The table shows that as more objects are described, more mask tokens are consumed. For instance, describing only 'the woman on the left' is an edge case using few tokens, while describing all objects is an edge case using many.

评论

Dear Reviewer,

I hope this message finds you well. As the discussion period is nearing its end with less than one day remaining, I wanted to ensure we have addressed all your concerns satisfactorily. If there are any additional points or feedback you'd like us to consider, please let us know. Your insights are invaluable to us, and we're eager to address any remaining issues to improve our work.

Thank you for your time and effort in reviewing our paper.

评论

W1.2: I see. I originally thought that the TLP will also be used during inference to force the output length of the MLLM to be exactly as the TLP predicts.
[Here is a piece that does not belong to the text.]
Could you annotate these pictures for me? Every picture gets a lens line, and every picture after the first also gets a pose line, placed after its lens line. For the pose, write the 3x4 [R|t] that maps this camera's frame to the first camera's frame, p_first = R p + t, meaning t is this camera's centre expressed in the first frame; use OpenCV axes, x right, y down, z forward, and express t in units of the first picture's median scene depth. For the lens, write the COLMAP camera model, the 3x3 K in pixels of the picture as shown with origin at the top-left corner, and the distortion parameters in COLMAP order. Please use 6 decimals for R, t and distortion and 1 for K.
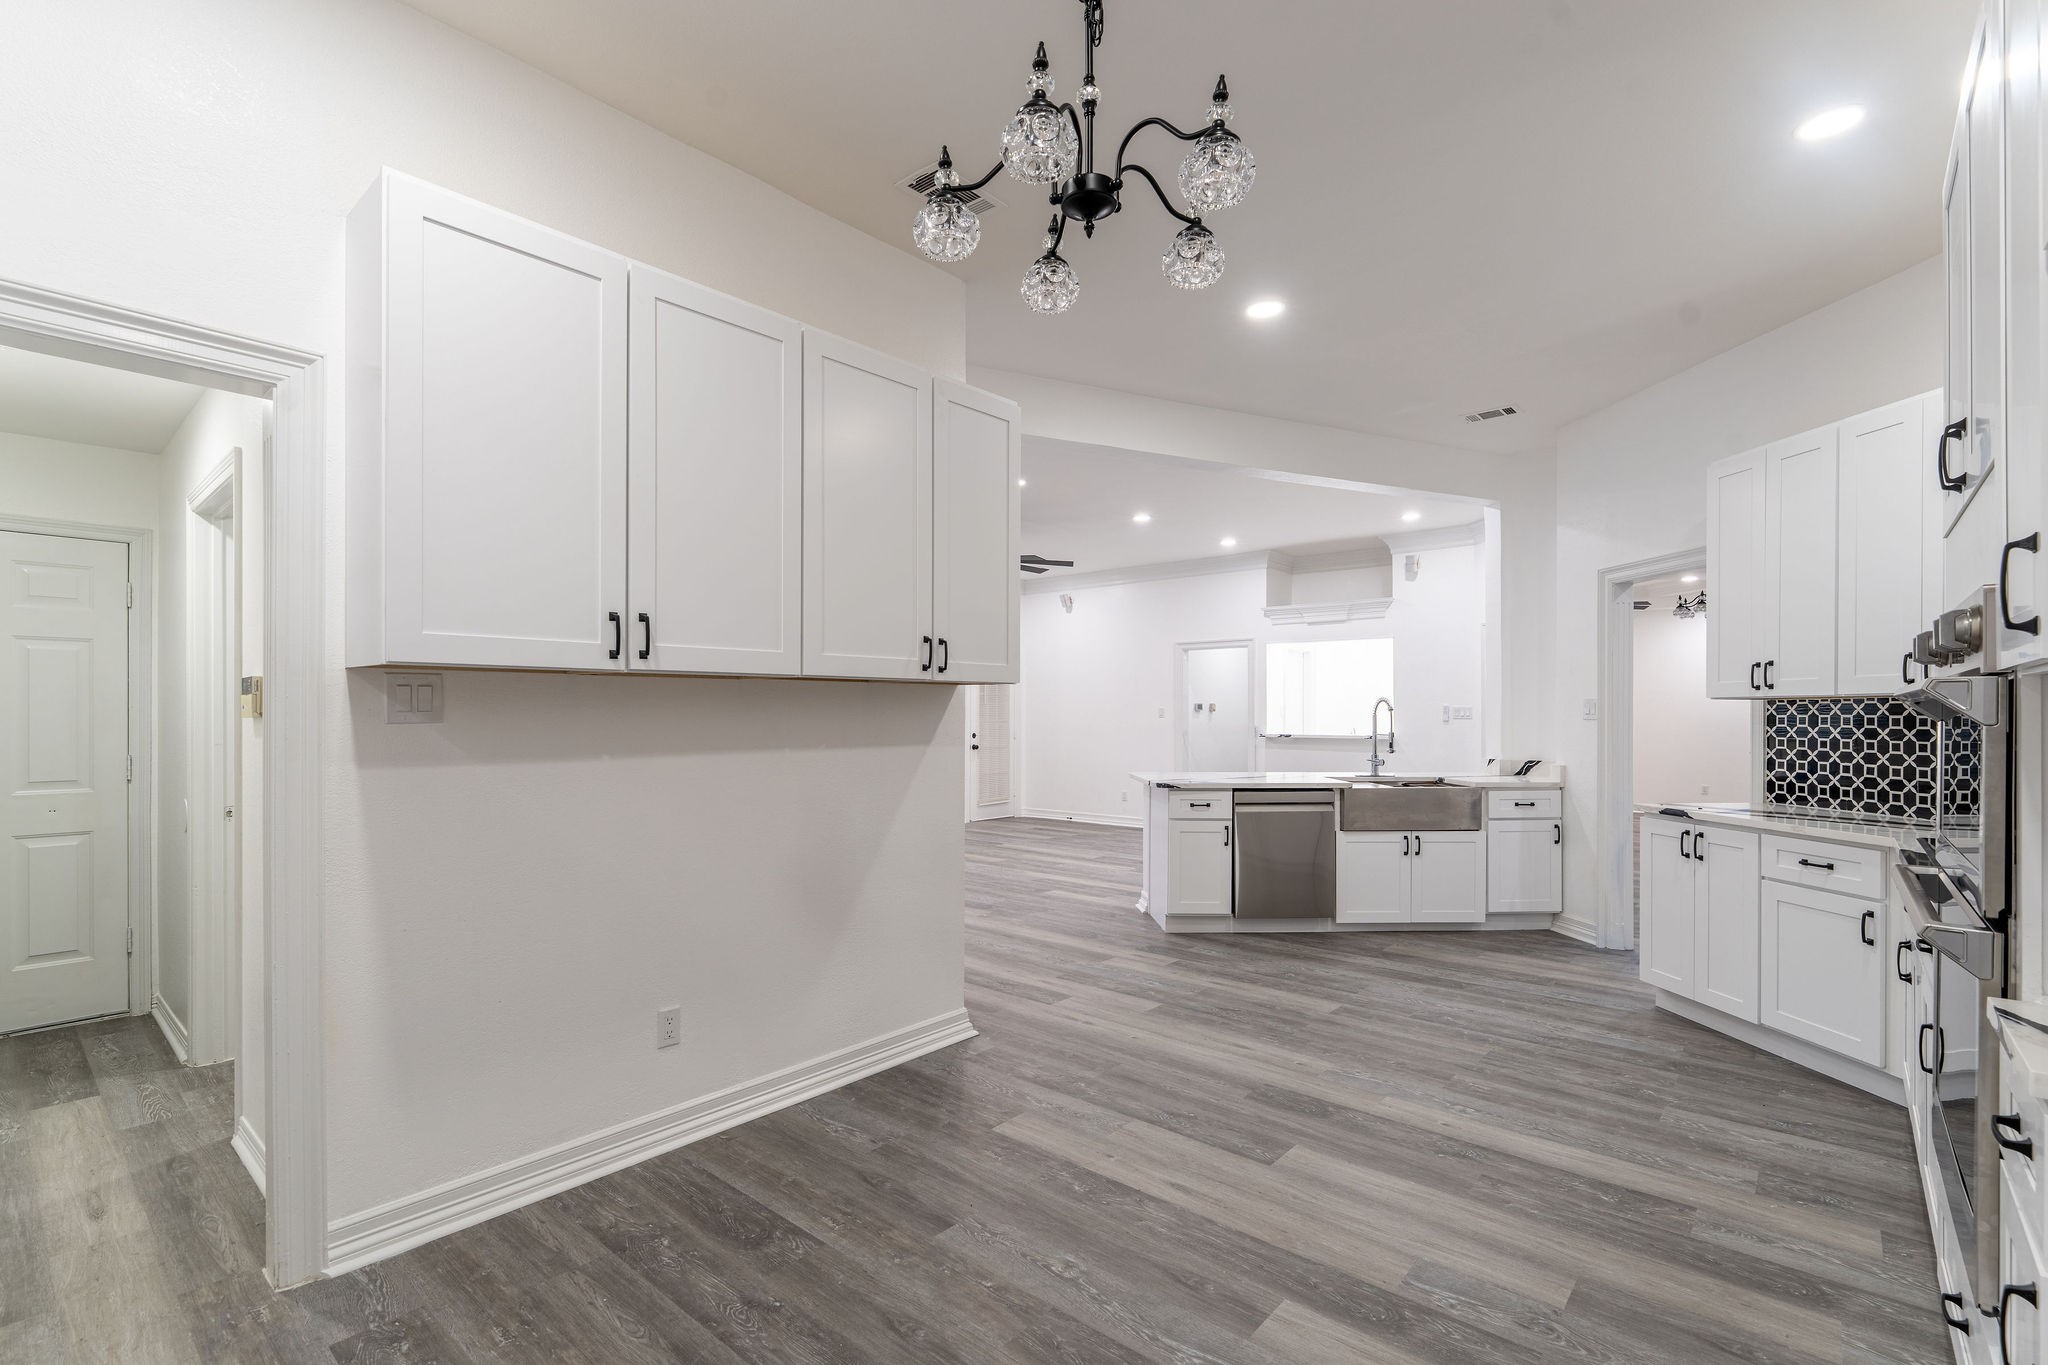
lens RADIAL K [[942.1, 0, 1018.1], [0, 942.1, 702.2], [0, 0, 1]] dist [0.004909, 0.000255]
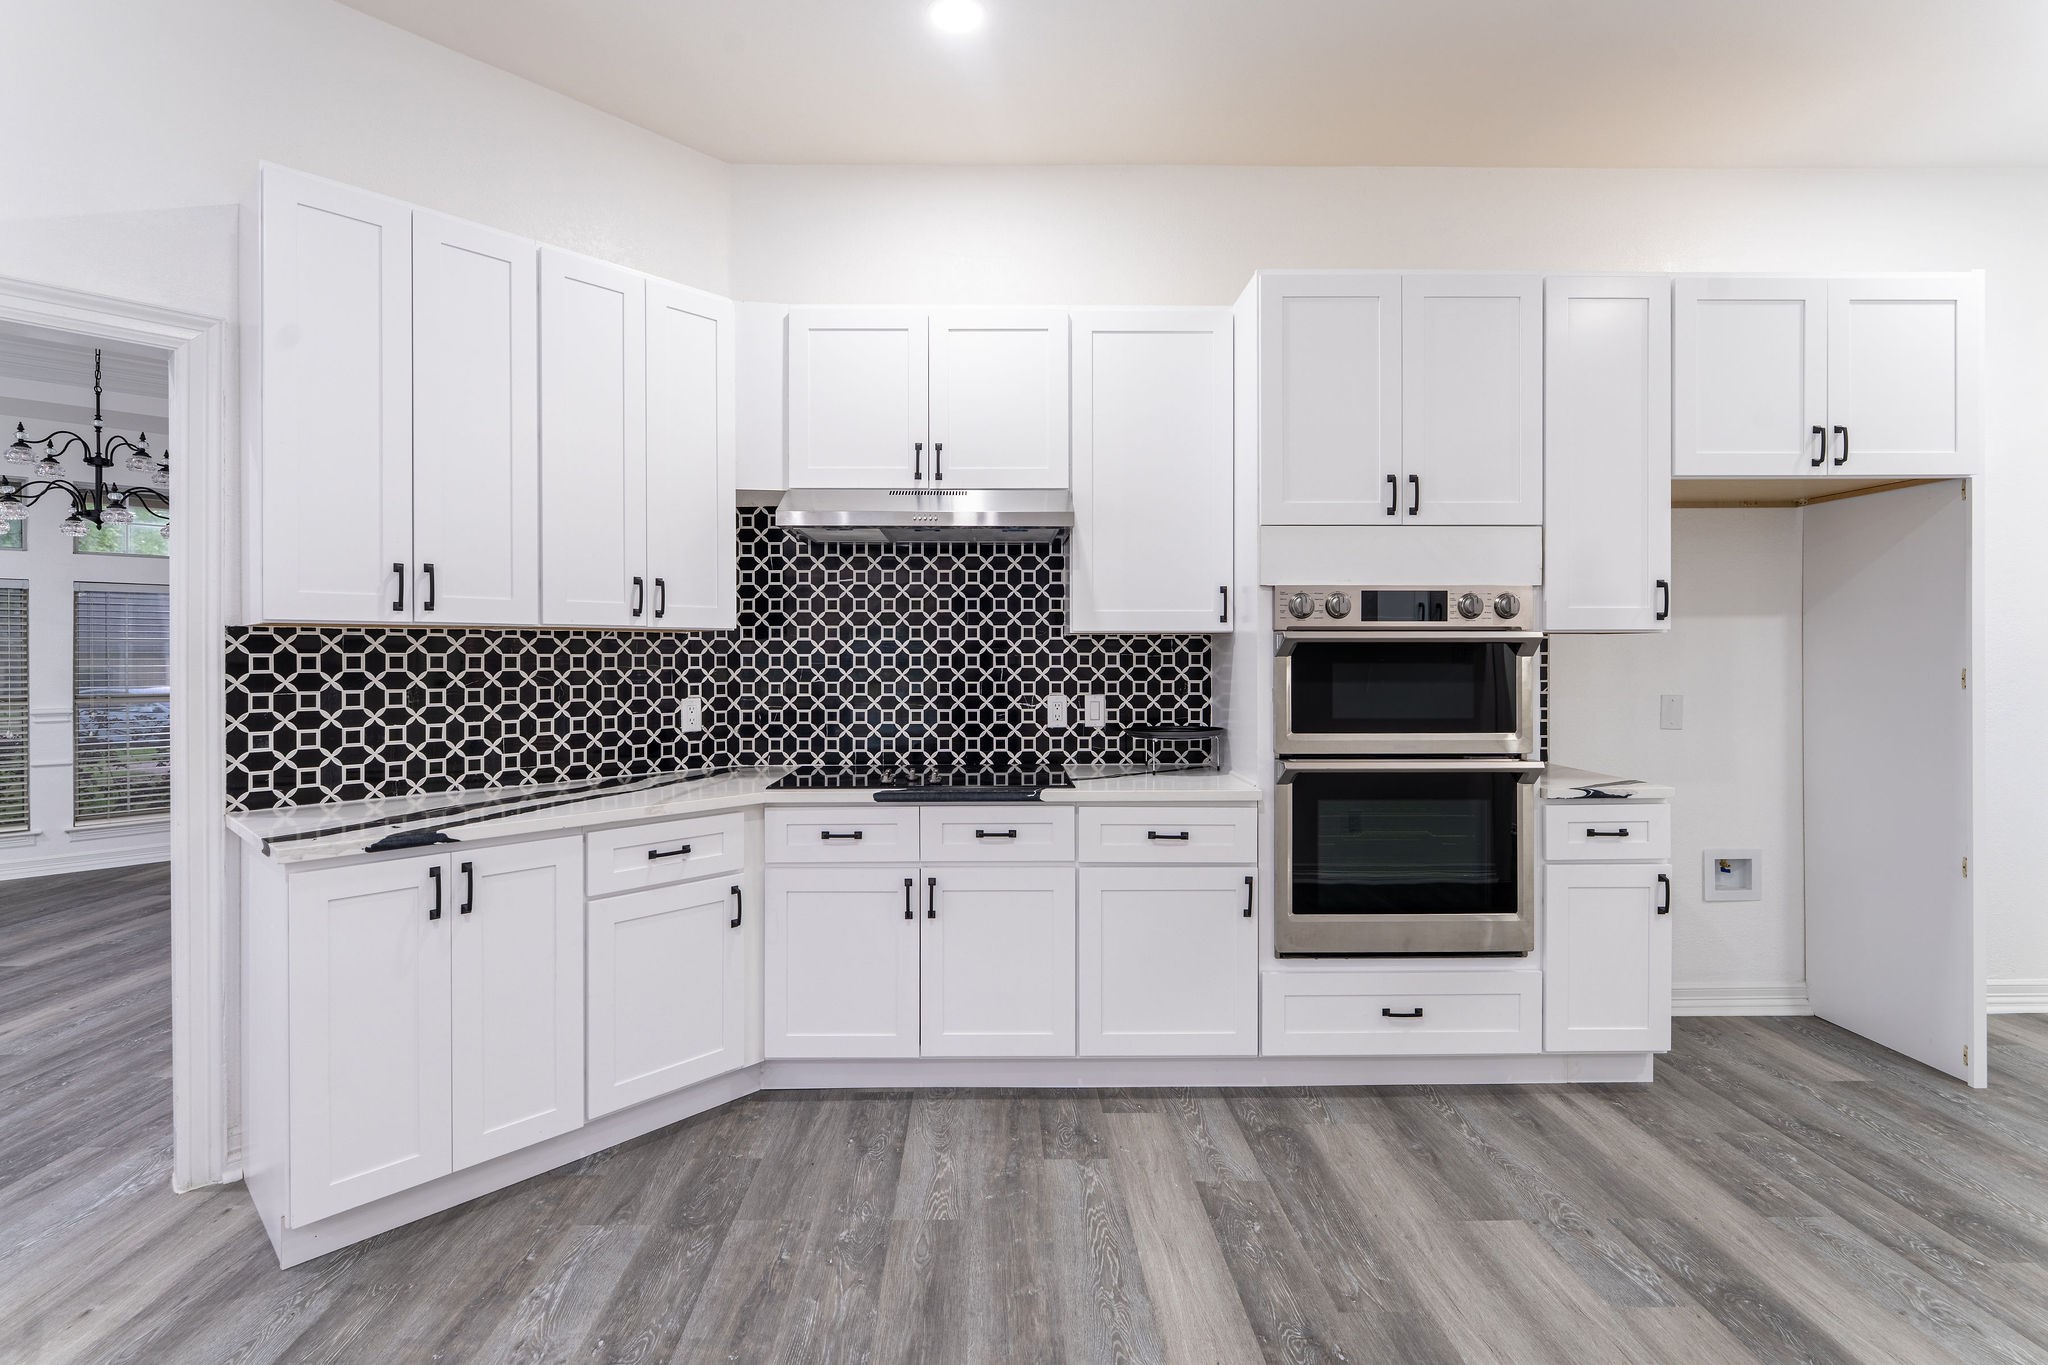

Thank you for the clarifications, I have no further questions. The rebuttal has resolved my concerns, and I will raise my rating to reflect this.

I would strongly suggest the authors to emphasize that results in Tables 2-7 are from the SFT stage, as well as incorporating the new ablation results in W1 and relevant discussions in the final revision.

评论

Dear reviewers,

For the reviewers who have not yet read the authors' rebuttal and the other reviews, please do so now. Per the NeurIPS guidelines, the reviewers must comment if the authors' response did or did not address their concern, and the reviewers cannot enter the "mandatory acknowledgment" before they have sent a comment on whether the authors' responses did/didn't address their concern.

Please read the reviews and rebuttal, let the authors know, and submit your final score accordingly. The NeurIPS chairs specifically directed the AC to ask you not to wait till the last moment for this in order not to defeat the purpose of the reviewer-author discussion period.

Thank you for your service!

-Area Chair

最终决定

The submission address tokenization in image generation and multimodal frameworks, specifically the fact that the tokens often (but not always) conform to a rigid and fixed length structure, irrespective of the content. They propose a tokenizer that utilizes an adaptive length, employing a token length predictor, a length regularizer, and a token chunking technique.

This is an important problem acknowledged by many in the community, with numerous parallel efforts underway. Despite that, all reviewers recognize that the submission has novel merits and vote for acceptance, though mostly with a borderline stance. The AC agrees and recommends acceptance.